Many wine professionals still imagine – or want to imagine - that this is still the case, and the internet is inundated with memes suggesting that a day or a meal without wine is almost unimaginable.

Even in 1980, however, according to Agrimer statistics, this was already far from the case in France. Of the 19m households surveyed at that time, nearly a tenth drank no wine and just over a quarter – 26.2% - only consumed it occasionally. Fast forward to 2015, and while the number of households had gone up to 27.8m, the proportion of abstainers had more than doubled. Most significantly, the percentage of regular wine drinkers had plummeted from nearly two thirds (64%) to just over one in five (22%).

Even in France, the percentage of regular wine drinkers had plummeted - from nearly two thirds to just over one in five.

The 2020 figures will be published this year, but the likelihood of them revealing a reversal of this trend is vanishingly small. Every time an elderly Frenchman or woman dies, the number of regular wine drinkers falls. That inconvenient demographic fact is less true in ‘newer’ wine markets, but these too are mostly flat or shrinking.

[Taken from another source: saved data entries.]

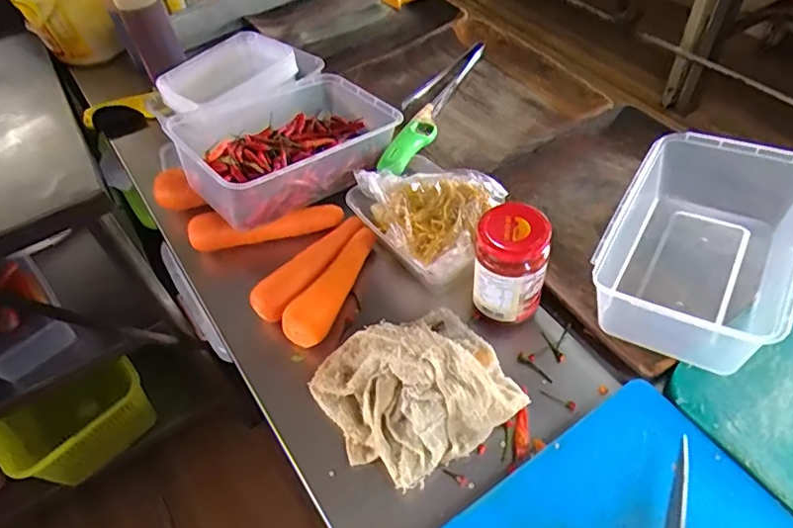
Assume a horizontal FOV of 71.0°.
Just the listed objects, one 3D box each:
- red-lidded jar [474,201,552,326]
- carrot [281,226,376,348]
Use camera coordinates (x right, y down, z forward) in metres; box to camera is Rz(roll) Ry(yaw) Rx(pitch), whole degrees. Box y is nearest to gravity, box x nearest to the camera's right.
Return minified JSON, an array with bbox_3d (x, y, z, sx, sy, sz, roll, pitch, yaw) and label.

Wine, for most people in most countries, is increasingly going to be an occasional pleasure - as the increasingly popular 'sober curious' movement illustrates.
 

New types of packaging

And, over time, that will change the way it is packaged, marketed and sold. This is already happening, of course. In 2020, it was revealed that in 2020-21, 44% of the wine purchased in French supermarkets came in the form of Bag-in-Box.

Until now, most of the focus on BIB has been on its environmental benefits, with French consumers liking the fact that it is a cheaper way to buy wine. Far less interest has been taken in the way BiBs relieve consumers from the tyranny of having to finish a bottle once it has been opened, or use some kind of device to keep it fresh. The same, of course, applies to cans.

BiBs relieve consumers from the tyranny of having to finish a bottle once it has been opened, or use some kind of device to keep it fresh. 

If I’m right in thinking that this is important, there would seem to be a lot of scope for the kind of premium quality 1.5 litre BIBs that are already growing increasingly popular in France and are making small headway in the UK.

Maybe, instead of obsessing about glass weight, more wine critics should be out there tasting the good examples that are being produced and encouraging more producers and retailers to consider following this trend.